# Sync all your devices

## liinnu

Hey guys!

I'm not sure if this is the right place to post my question. My goal is to synchronize my HTC Desire Z, a notebook and my workstation. For that, I thought I should set up a web server (Apache2) and install a groupware on it. It is very important that I have everywhere a two-way sync (i.e. server <-> htc, server <-> notebook, server <-> workstation). I "just" want to sync my calendar and address book. On both (notebook, workstation) I work with thunderbird and lightning. I found Synthesis for the way server <-> htc. So this direction is no problem. My problem is the notebook and workstation. I need a groupware, which is able to handle with thunderbird and lightning and supports SyncMl (for htc).

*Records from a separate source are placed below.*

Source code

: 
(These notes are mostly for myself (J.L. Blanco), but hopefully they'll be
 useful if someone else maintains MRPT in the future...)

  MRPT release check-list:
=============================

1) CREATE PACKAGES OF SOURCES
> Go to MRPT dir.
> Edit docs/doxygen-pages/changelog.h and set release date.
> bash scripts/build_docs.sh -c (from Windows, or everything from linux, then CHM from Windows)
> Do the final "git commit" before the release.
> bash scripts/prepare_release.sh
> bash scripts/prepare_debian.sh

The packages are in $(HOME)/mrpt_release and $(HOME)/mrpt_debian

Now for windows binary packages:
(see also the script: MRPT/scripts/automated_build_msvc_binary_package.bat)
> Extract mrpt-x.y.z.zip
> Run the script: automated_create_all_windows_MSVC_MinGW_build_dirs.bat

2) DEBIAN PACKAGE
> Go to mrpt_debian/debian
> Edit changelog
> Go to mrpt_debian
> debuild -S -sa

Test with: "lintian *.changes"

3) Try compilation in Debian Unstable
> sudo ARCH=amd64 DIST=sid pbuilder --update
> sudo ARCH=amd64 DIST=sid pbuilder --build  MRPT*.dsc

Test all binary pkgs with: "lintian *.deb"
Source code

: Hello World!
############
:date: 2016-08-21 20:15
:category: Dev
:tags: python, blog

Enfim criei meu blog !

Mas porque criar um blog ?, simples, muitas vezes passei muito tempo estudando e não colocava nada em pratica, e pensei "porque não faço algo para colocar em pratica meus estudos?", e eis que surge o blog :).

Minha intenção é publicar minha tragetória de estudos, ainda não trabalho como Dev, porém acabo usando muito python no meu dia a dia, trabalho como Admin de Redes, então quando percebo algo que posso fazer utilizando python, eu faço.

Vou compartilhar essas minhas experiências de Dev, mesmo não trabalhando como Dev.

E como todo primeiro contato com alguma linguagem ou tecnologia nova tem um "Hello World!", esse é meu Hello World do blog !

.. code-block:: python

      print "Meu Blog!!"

Is there someone who know an appropriate groupware? 

Are there any other solutions than groupware? A tool or something like that, which I can install on the web server to sync my devices?

For my use, it is not important to have a "web access" (I will never use that)! I need a web server because there's no solution to sync (calendar, address book) workstation <-> htc. 

And I want to mention that Google is no solution for me!

I'm very thankful for your help! 

cheers

liinnu

ps: There's a groupware called Sogo: Have anybody install it on gentoo? Probably this would do the job but my first impression is that it looks very complicated to install it. I didn't found a how to or something like that. 

I'm sorry for my poor english  :Smile: 

----------